→ 課題の目的
以下の東日本ロードクラシックの記事のうち、「孫崎大樹がマンセボとの力勝負を制して伝統の東日本で優勝」から始まり「ーでは初めての勝利となった。」で終わる部分を一字一句違えずに書き写してください。

┌─ 本文

孫崎大樹がマンセボとの力勝負を制して伝統の東日本で優勝

Jプロツアー・東日本ロードクラシックDay-1が4月29日、 群馬県みなかみ町の群馬サイクルスポーツセンター6kmサーキットコースで、25周回・150kmのレースが行われ、KINAN Racing Teamの孫崎大樹が優勝した。

孫崎大樹が東日本ロードクラシックDay-1優勝 © KINAN Racing Team / Syunsuke FUKUMITSU

フィニッシュ直前の上り区間で抜け出し、最後は2選手での争いを制した。チームとしてこれまで数勝を挙げ、相性のいい群馬サイクルスポーツセンターで、再びのタイトル獲得。孫崎個人としては、これがJプロツアーでは初めての勝利となった。

└─
┌─ データの内容

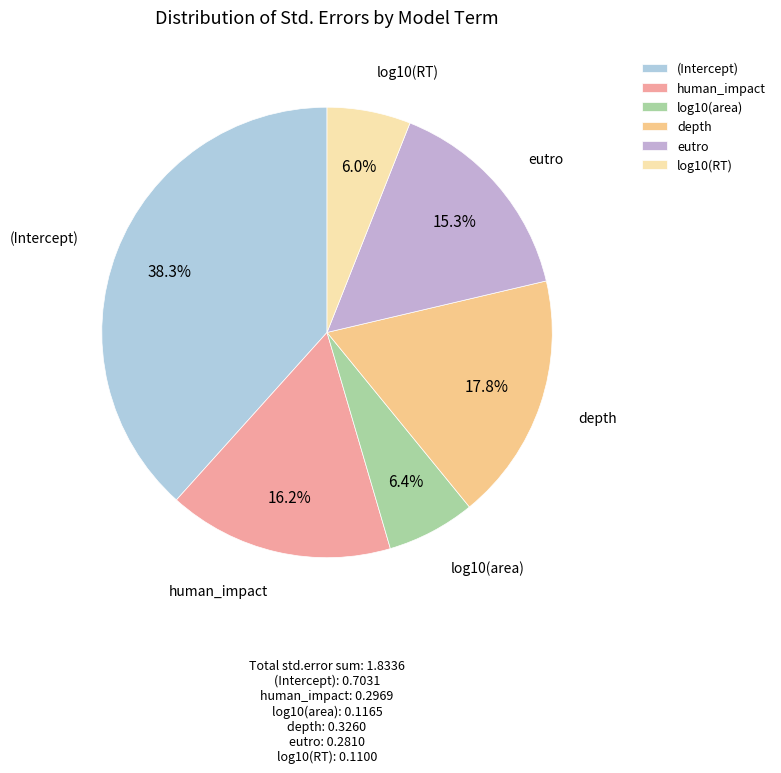

Between depth and eutro, which is larger?

depth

└─

→ 本課題の回答
孫崎大樹がマンセボとの力勝負を制して伝統の東日本で優勝

Jプロツアー・東日本ロードクラシックDay-1が4月29日、 群馬県みなかみ町の群馬サイクルスポーツセンター6kmサーキットコースで、25周回・150kmのレースが行われ、KINAN Racing Teamの孫崎大樹が優勝した。

孫崎大樹が東日本ロードクラシックDay-1優勝 © KINAN Racing Team / Syunsuke FUKUMITSU

フィニッシュ直前の上り区間で抜け出し、最後は2選手での争いを制した。チームとしてこれまで数勝を挙げ、相性のいい群馬サイクルスポーツセンターで、再びのタイトル獲得。孫崎個人としては、これがJプロツアーでは初めての勝利となった。